━━━━━ DATASET EXTRACT

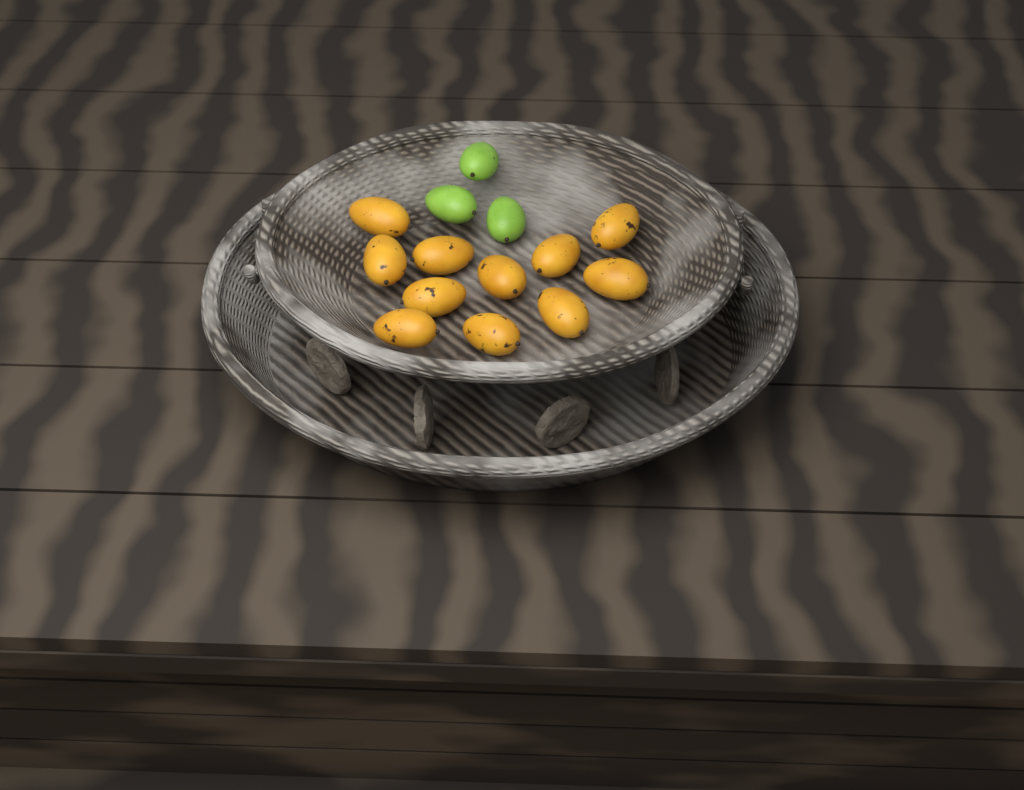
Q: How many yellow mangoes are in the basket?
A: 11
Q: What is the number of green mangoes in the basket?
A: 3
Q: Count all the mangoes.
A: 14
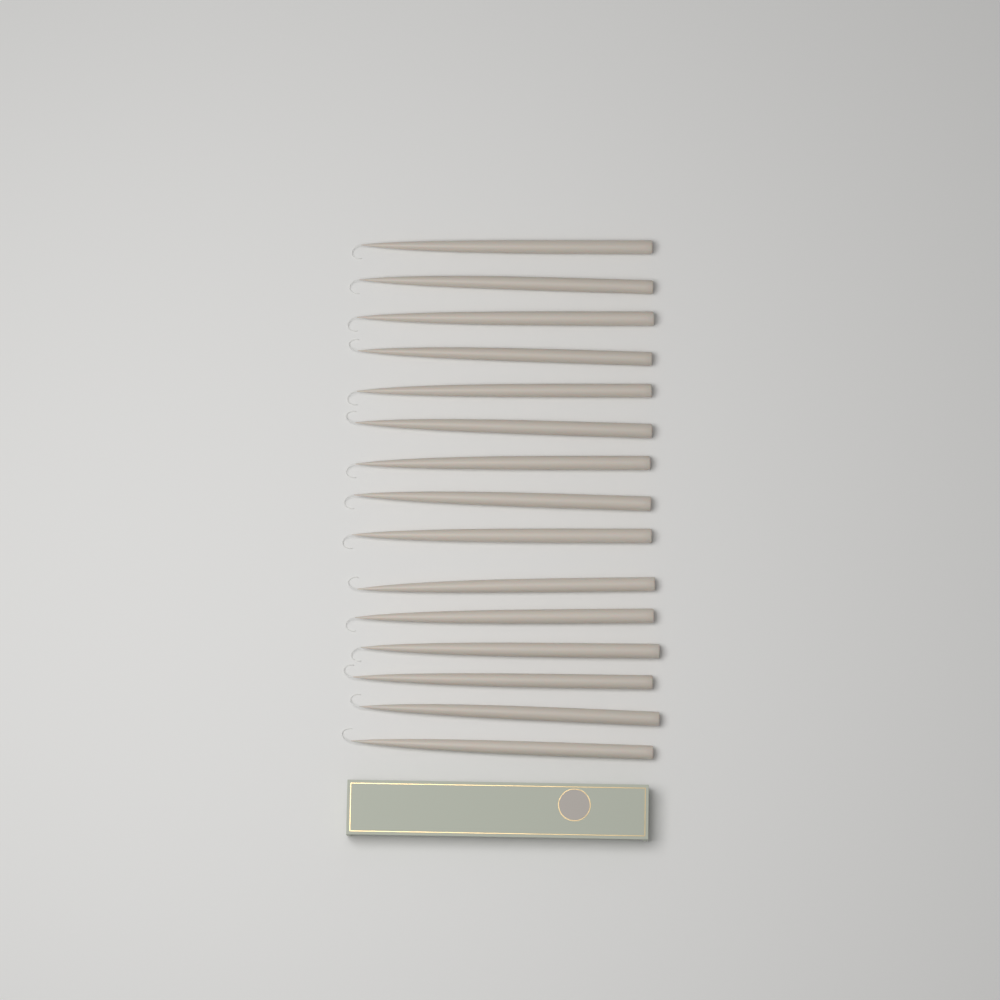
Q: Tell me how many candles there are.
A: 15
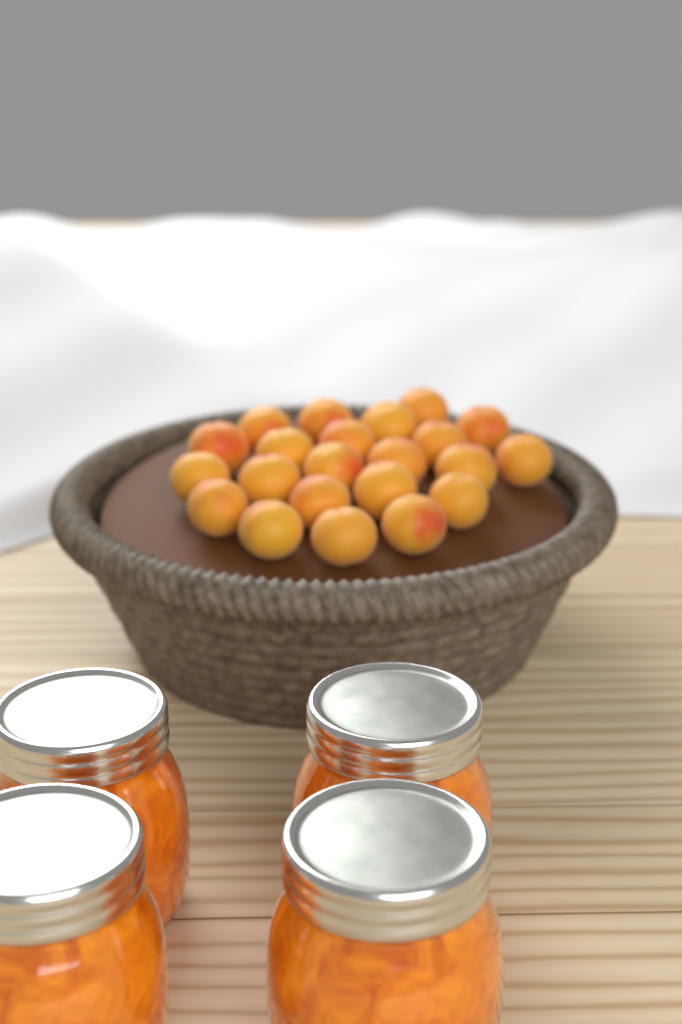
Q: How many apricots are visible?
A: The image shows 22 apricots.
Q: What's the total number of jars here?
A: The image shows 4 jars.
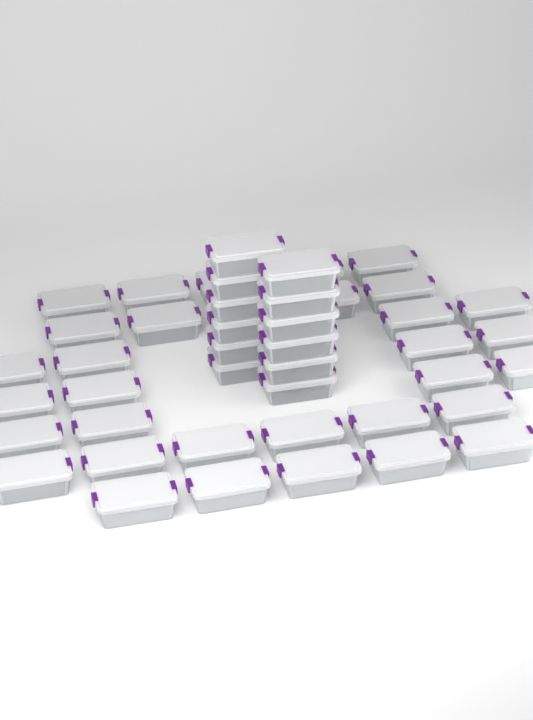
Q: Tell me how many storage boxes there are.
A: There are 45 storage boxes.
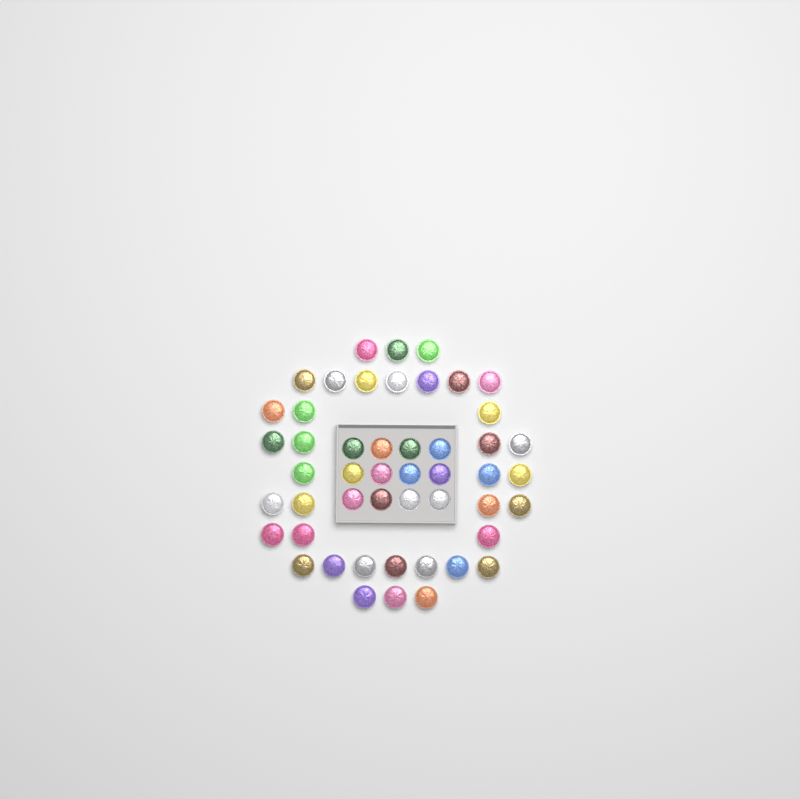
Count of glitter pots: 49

━━━━━━━━━━

Quote all of the lines above word for word, leaving out the pictures.

Q: How many yellow mangoes are in the basket?
A: 11
Q: What is the number of green mangoes in the basket?
A: 3
Q: Count all the mangoes.
A: 14
Q: Tell me how many candles there are.
A: 15
Q: How many apricots are visible?
A: The image shows 22 apricots.
Q: What's the total number of jars here?
A: The image shows 4 jars.
Q: Tell me how many storage boxes there are.
A: There are 45 storage boxes.
Count of glitter pots: 49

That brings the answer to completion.